Mas o porquê de fazê-lo agora digo a razão. Ano passado, 2020, ainda que num período barra pesada da pandemia da COVID-19, isolados em casa, trabalhando remotamente, eu e minha filha Ana Luiza encontrávamos, e até mesmo buscávamos, momentos de alegria e encanto. E assim que no meio do ano, 26 de junho, nos preparamos para ver a transmissão na web do show ao vivo de Gilberto Gil por ocasião de seus 78 anos. Show por si só de Gilberto Gil é imperdível. Mais ainda o show “Fé na Festa do Gil” com seu repertório celebrando a festiva música nordestina em que juntou a família Gil com alguns músicos que o acompanharam, dentre eles, Mestrinho. Um gigante, o Gil. Outro gigante o Mestrinho. Pura emoção que nos desperta sentidos e alegrias de sermos quem somos, de sempre nos lembrar o melhor de nós mesmos. Tudo o que a poesia e a música são capazes de nos tocar.
O show foi lindo, nem preciso dizer. Mas o que me motiva a lembrá-lo hoje, ainda isolado em casa em 2021, foi um pequeno relance que aconteceu no show que me emocionou singularmente e quero repetir as mesmas palavras agora. Num momento do show, próximo do final, Gil fala em homenagem aos muitos nomes que “contribuíram para a formação e consolidação da música nordestina”. Essa fala de Gil está no bloco do vídeo em 1:49:22 (vou deixar hiperlinkado logo abaixo ao final deste blog). As pessoas atentas perceberam Gil emocionado. Os músicos também. Ao final da fala, Mestrinho, vai ao microfone e solta sua sintética frase: “Falou e Disse!”. Uau… Fui catapultado até minhas memórias de adolescente quando assim nos expressávamos. Falou e disse! É mais do que concordar com o dito. Tem uma conotação de força, de validação superior. Se algo que foi dito recebe de outrem um “falou e disse”, é porque é batata, coisa certeira, você pode fiar que não tem erro. Tá mais do que confirmado. E quem o disse recebe seu prêmio como quem recebe os louros dos vitoriosos. Pois bem, ao contemplar o show, a fala do Gil, a expressão de Mestrinho, eu, emocionado, soltei “que legal!”. Duas vezes: “que legal!”. Acredito que vocês saibam que quando expressamos duplamente que legal, isso significa uma intensidade “n fatorial” de muito, mas muito mais legal, e que não tem nada a ver com leis ou de quem as faz. Foi uma expressão de felicidade por assistir ao show ao vivo, ainda que esparramado nas almofadas de casa, ouvir o Gil e o “falou e disse” do Mestrinho, acessar minhas memórias de quando já podia perceber nuances e belezas para além das palavras e maravilhar-me com a poesia delas.

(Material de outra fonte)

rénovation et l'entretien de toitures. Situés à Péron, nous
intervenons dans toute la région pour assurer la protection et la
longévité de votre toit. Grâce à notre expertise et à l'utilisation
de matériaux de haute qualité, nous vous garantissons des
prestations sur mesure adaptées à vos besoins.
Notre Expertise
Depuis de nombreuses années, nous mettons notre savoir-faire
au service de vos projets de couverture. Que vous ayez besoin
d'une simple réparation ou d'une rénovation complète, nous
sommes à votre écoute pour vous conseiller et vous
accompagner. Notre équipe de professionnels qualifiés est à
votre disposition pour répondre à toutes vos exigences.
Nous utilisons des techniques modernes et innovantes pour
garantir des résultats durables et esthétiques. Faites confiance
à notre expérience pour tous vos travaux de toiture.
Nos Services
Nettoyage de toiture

Já estou na idade em que minha memória não é um primor. Não sei dizer por que lembro ou não lembro de algo. Não é minha escolha. Eu mesmo o que sei é que lembro de fatos, momentos, interações com percepções e sensações que ressuscitam em mim e que não só insistem em me recordar, mas tornam-se presentes perenemente, e assim me fazem continuamente contemplar algo eterno pulsando, vivo. Assim foi com o “falou e disse”. Recentemente, conversando com minha filha caçula, Clarisse, falando de esperança ativa, de mantermos nossa disposição na luta por mundo melhor e na nossa interna busca do Ser, comentamos também sobre a entrevista de Gilberto Gil no El País, e, claro, tive então a oportunidade de soltar meu “falou e disse” para o Gilberto Gil entre as mensagens com Clarisse. É bom quando eu e minhas filhas conversamos e o Amor acontece quando expressamos as manifestações do Ser.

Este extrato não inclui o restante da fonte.